During the early amortization period of a fixed-rate loan, a large percentage of your payment pays interest, and a much smaller part toward principal. That gradually reverses as the loan ages.
You can choose a fixed-rate loan to lock in a low interest rate. People select fixed-rate loans because interest rates are low and they want to lock in this lower rate. If you have an Adjustable Rate Mortgage (ARM) now, refinancing with a fixed-rate loan can provide greater consistency in monthly payments. If you have an Adjustable Rate Mortgage (ARM) now, we can assist you in locking a fixed-rate at the best rate currently available. Call Coastal Mortgage Corp. at 504-866-5626 to discuss your situation with one of our professionals.
Adjustable Rate Mortgages — ARMs, as we called them above — come in many varieties. Generally, interest for ARMs are determined by a federal index. Some examples of outside indexes are: the 6-month Certificate of Deposit (CD) rate, the 1 year rate on Treasure Securities, the Federal Home Loan Bank's 11th District Cost of Funds Index (COFI), or others.

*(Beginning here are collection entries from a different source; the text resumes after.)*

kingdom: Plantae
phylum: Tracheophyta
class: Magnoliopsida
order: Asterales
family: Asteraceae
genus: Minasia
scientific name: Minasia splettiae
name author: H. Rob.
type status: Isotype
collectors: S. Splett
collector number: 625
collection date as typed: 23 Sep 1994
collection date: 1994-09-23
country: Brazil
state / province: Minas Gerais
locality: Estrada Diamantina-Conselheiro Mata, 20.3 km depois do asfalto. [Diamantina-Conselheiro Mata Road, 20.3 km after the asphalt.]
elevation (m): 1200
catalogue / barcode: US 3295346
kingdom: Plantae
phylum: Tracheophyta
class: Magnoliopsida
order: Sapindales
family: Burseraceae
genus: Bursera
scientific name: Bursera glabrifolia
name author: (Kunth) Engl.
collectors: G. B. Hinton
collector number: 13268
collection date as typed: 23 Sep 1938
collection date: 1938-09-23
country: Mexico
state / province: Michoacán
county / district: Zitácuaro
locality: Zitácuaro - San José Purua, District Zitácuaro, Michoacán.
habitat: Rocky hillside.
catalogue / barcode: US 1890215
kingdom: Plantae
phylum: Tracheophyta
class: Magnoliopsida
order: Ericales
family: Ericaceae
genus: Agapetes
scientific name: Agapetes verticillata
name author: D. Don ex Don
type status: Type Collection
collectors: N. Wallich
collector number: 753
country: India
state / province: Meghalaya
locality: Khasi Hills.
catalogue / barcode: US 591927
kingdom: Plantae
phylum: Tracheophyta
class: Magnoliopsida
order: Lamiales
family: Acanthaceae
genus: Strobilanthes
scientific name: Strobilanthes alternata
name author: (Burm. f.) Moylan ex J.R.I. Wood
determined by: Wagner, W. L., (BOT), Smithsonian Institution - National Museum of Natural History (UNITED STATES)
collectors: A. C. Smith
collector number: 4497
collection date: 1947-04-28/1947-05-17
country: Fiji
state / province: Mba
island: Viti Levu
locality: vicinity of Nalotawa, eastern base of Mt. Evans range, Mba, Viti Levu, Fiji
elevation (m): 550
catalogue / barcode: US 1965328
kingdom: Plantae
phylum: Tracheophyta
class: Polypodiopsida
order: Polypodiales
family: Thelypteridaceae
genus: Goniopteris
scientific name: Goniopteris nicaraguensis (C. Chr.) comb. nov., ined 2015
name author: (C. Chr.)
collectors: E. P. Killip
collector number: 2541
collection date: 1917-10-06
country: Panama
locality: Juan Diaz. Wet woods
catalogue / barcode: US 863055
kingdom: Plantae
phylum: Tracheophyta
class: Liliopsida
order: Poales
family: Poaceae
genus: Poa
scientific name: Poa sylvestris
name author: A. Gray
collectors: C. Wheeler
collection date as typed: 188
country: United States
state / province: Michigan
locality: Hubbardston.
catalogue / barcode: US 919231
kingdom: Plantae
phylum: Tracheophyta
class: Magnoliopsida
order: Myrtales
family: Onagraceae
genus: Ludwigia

Most ARMs are capped, which means they won't go up above a specific amount in a given period. Some ARMs can't adjust more than two percent per year, regardless of the underlying interest rate. Sometimes an ARM has a "payment cap" which guarantees your payment can't go above a certain amount in a given year. The majority of ARMs also cap your interest rate over the life of the loan.
ARMs usually start out at a very low rate that may increase as the loan ages. You've likely read about 5/1 or 3/1 ARMs. In these loans, the initial rate is set for three or five years. After this period it adjusts every year. These loans are fixed for a certain number of years (3 or 5), then they adjust. These loans are often best for borrowers who expect to move within three or five years. These types of adjustable rate programs are best for borrowers who will move before the initial lock expires.
Most people who choose ARMs do so when they want to get lower introductory rates and don't plan on staying in the home for any longer than the introductory low-rate period. ARMs can be risky when housing prices go down because homeowners could be stuck with increasing rates when they cannot sell their home or refinance with a lower property value.